Aprendi catalão pela mesma razão pela qual aprendi português: arranjei uma namorada que sonhava, pensava e falava nessa língua. Sempre estarei muito agradecido ao Governo Regional Valenciano por ter proporcionado à minha geração oportunidades de que os meus pais, migrantes, nunca usufruíram. Desde muito novo tive acesso à televisão, ao ensino, à informação, à leitura e à música em catalão — da mesma maneira que, desde os 25 anos, tive acesso à televisão, ao ensino, à informação, à leitura e à música em português. Porém, apesar da importância do suporte institucional, a vontade pessoal é insubstituível. Não há nada mais poderoso do que o mundo que se cria quando duas pessoas decidem aproximar-se, conviver, e deixar-se contaminar uma pela outra.
No entanto, o convívio na minha terra está seriamente ameaçado porque assim o está em todo o país. Não se trata de uma circunstância recente nem se reduz à actual situação na Catalunha. Espanha vive numa profunda crise de Estado, visível desde o início da crise económica, e cujos principais sintomas são o movimento 15M, a abdicação do Rei, a emergência do Podemos e os inúmeros activistas que passaram da rua às instituições (como é o caso de Ada Colau, antiga porta-voz da Plataforma de Afectados por la Hipoteca e hoje presidente da Câmara de Barcelona). Um clima de um país insatisfeito consigo próprio e que se sintetiza numa frase lançada durante o movimento dos indignados: “No es la izquierda contra la derecha, sino de los de arriba como los de abajo.”

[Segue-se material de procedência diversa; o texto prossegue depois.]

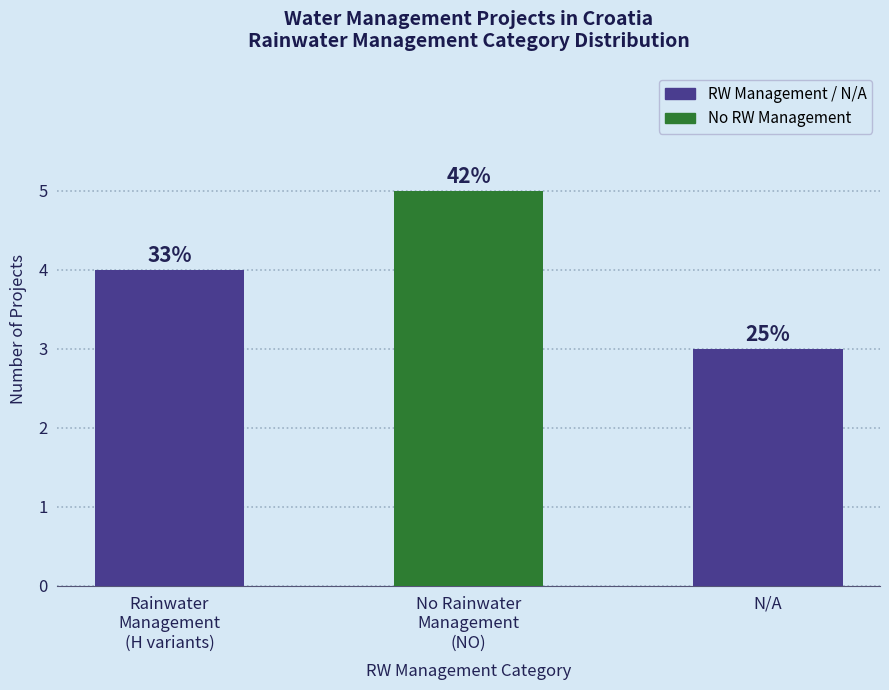

What position from the right is No Rainwater
Management
(NO)?

2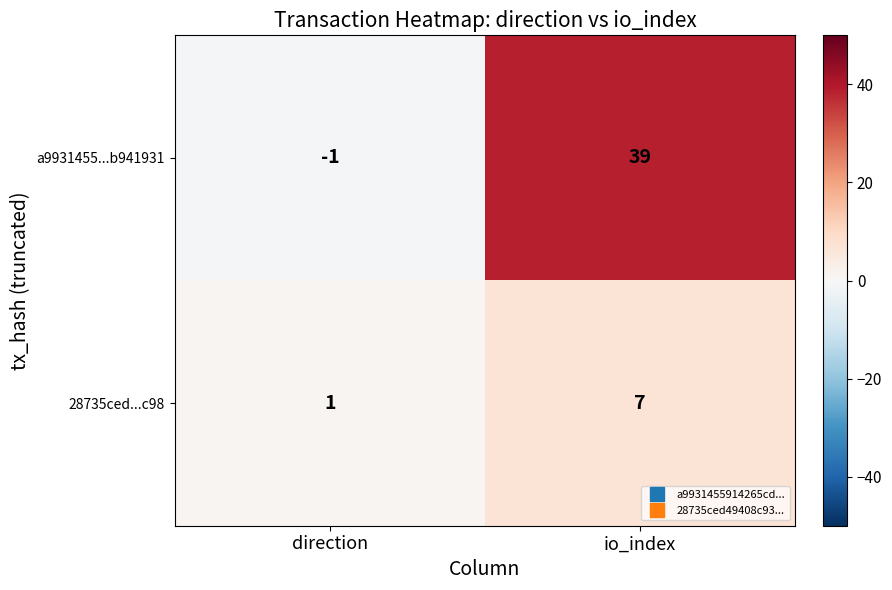

What is the maximum value shown in the chart?

39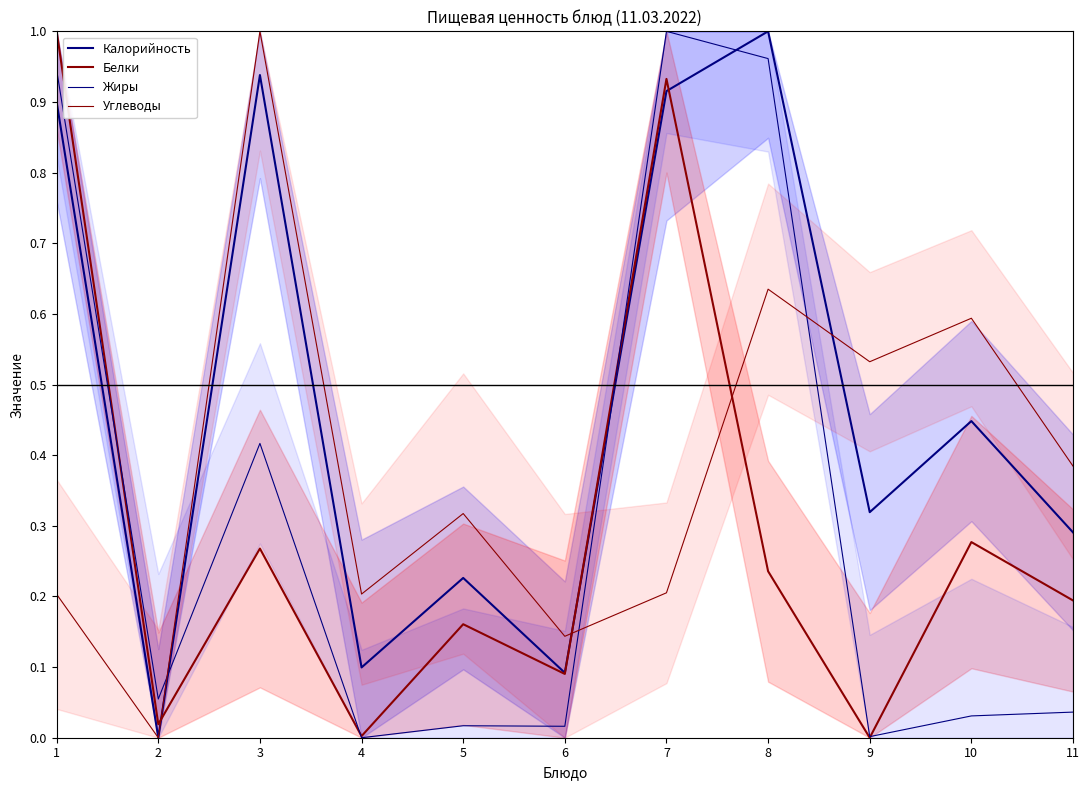

What is the highest value of the Калорийность series?

1.0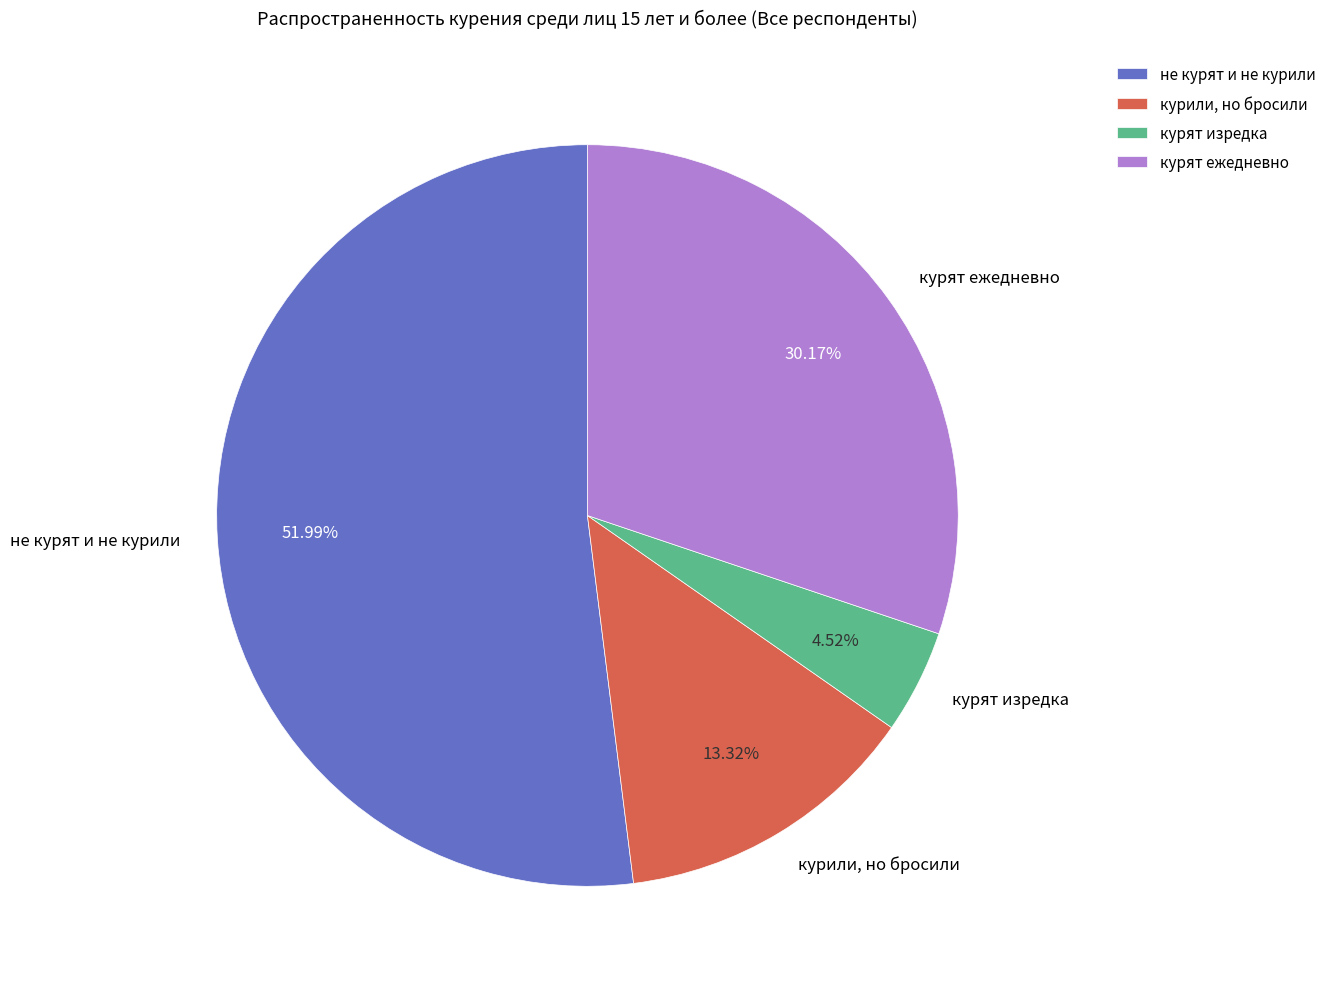

Is it true that курят изредка is 5% of the pie?

True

Perante este cenário, e como é obvio, os “de acima” reagiram, e fizeram-no com base nas suas características, objectivos e meios. “Os de acima” são poucos, mas variados (com uma preocupante promiscuidade entre o poder económico e o poder político), têm muita força (podem erradicar muitos lugares de trabalho ou legislar para que isso aconteça), partilham os mesmos objectivos (que não se questione quem produz o quê, para quem e como) e contam com um elemento poderoso (os principais meios de comunicação, asfixiados pela crise, onde mandam mais os accionistas do que o jornalismo). Esta última circunstância é especialmente visível no actual conflito com a Catalunha, onde a abundância de títulos simplistas e capas incendiárias leva a duas dinâmicas muito evidentes.
A primeira é a tentativa de neutralizar o quê (o direito a decidir), deslegitimando o quem (a sociedade que o pede). Está a ser muito doloroso ver como os principais meios de comunicação acusam os catalães de estarem habituados a “cuspir sobre os espanhóis”, as escolas catalãs de fazerem lavagem cerebral aos miúdos, a Catalunha de estar a travar o crescimento económico, os seus políticos de serem corruptos e os Mossos d'Esquadra de serem o braço executivo da ilegalidade. A segunda, consequência assustadora da primeira, é a materialização do “nós” e do “eles”, o fantasma das “duas Espanhas” magistralmente ilustrado nos versos de António Machado: “Ya hay un español que quiere vivir y a vivir empieza, entre una España que muere y outra España que bosteza.”
Creio que a Espanha que morre é a da submissão. A que afirma que celebrar o referendo é ilegal (enquanto aprova leis express para que as empresas possam sair rapidamente da Catalunha). A que olha para a banca para lhe perguntar se uma Catalunha independente é viável (em vez de lhe reclamar o que nos tirou durante a crise). A que pretende que acreditemos que o Rei condena o terrorismo (enquanto faz negócios com as armas). A Espanha que nasce, julgo, é a da coragem. A que se manifesta sem bandeiras para pedir diálogo (em vez de se esconder atrás delas para insultar). A que olha para a Europa e, como na crise dos refugiados, lhe pergunta: “Onde estás?" A que tenta unir os seus cidadãos num projecto comum (em vez de enfrentá-los entre si).
O realmente trágico é que, tal como está a ser formulado o debate, nada impede que o pior da antiga Espanha se venha a reproduzir na Nova Catalunha. Os catalães têm direito a decidir, mas também merecem que, antes disso, se ponha em cima da mesa uma Espanha parecida com as suas gentes, onde ficar compense mais do que ir embora. A Catalunha não cabe na Espanha que morre, mas sem a Catalunha não é possível imaginar essa Espanha que muitos de nós queremos ver nascer.